Director Jane Campion: #MeToo Felt Like ‘End of Apartheid,’ ‘Berlin Wall Coming Down’ for Women

New Zealand director Jane Campion speaks at a press conference for the film 'Bright Star' during the 62nd International film festival in Cannes, southern France, Friday, May 15, 2009. (AP Photo/Francois Mori)
AP Photo/Francois Mori

Oscar-winning writer and The Piano director Jane Campion told press at the Venice Film Festival Thursday that the #MeToo movement was “like the Berlin Wall coming down or the end of Apartheid” for women when it exposed powerful and prominent abusers in Hollywood and media over the last several years.

Campion, the first women ever to win the Cannes Film Festival’s highest honor, the Palme d’Or, told media she sees a new world for female writers, directors, and actors after the recent focus on sexual discrimination began taking root in the film industry, according to the Hollywood Reporter.

Director Jane Campion poses for photographers on the red carpet for her movie ‘The Power Of The Dog’ at the 78th edition of the Venice Film Festival in Venice, Italy, Thursday, Sep, 2, 2021. (AP Photo/Domenico Stinellis)

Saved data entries
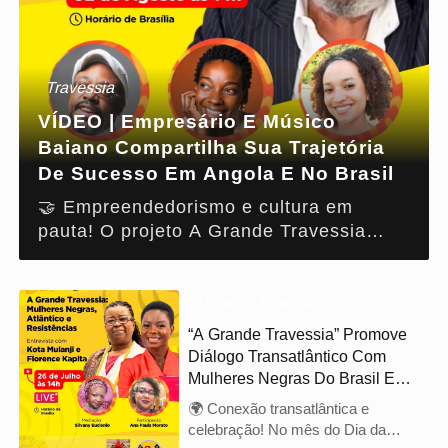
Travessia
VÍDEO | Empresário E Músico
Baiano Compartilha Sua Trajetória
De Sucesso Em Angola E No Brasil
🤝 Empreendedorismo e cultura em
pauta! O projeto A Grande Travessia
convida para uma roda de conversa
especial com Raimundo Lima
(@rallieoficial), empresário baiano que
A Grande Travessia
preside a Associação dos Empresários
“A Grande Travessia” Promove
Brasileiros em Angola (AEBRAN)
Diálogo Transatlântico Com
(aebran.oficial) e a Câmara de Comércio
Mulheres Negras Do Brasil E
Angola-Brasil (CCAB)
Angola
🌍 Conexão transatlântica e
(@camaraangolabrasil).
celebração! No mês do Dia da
* * *
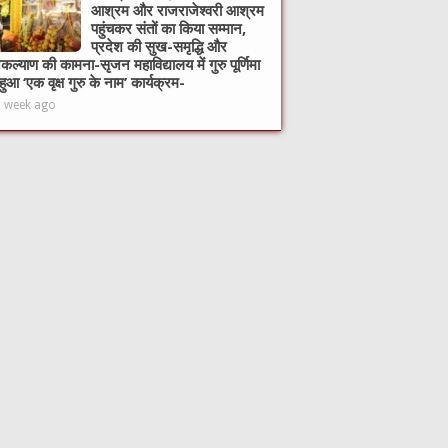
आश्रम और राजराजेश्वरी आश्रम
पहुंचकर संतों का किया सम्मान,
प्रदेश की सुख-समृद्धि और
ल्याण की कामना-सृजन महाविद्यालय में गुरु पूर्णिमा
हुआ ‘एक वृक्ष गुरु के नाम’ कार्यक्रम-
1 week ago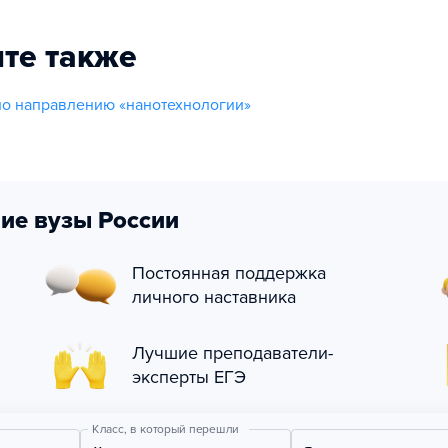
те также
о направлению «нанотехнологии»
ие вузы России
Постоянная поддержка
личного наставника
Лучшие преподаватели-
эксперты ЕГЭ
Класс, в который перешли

EXERCISES:
1. According to the Jane Campion article, which honor was Campion the first woman to win?
2. Pick up the article on Jane Campion's #MeToo remarks after its final line and keep writing it.

RESULTS BY TASK:
1. The Palme d'Or, the Cannes Film Festival's highest honor.

2.
People from East Germany greet citizens of West Germany at the Brandenburg Gate in Berlin on December 22, 1989. On November 09, Gunter Schabowski, the East Berlin Communist party boss, declared that starting from midnight, East Germans would be free to leave the country, without permission, at any point along the border, including the crossing-points through the Wall in Berlin. The Berlin concrete wall was built by the East German government in August 1961 to seal off East Berlin from the part of the city occupied by the three main Western powers to prevent mass illegal immigration to the West. According to the “August 13 Association” which specialises in the history of the Berlin Wall, at least 938 people – 255 in Berlin alone – died, shot by East German border guards, attempting to flee to West Berlin or West Germany. (PATRICK HERTZOG/AFP via Getty Images)

During a presser for her upcoming film, The Power of the Dog, the native New Zealand native noted that women are really beginning to do well in La La Land. Campion cited directors Chloe Zhao and this year’s Cannes winner Julia Ducournau as examples. But she added, “I still know the statistics are not in favor” of women.

“All I can say is that, since the MeToo movement happened, I feel a change in the weather,” Campion exclaimed. “It’s like the Berlin Wall coming down or the end of Apartheid for us women.”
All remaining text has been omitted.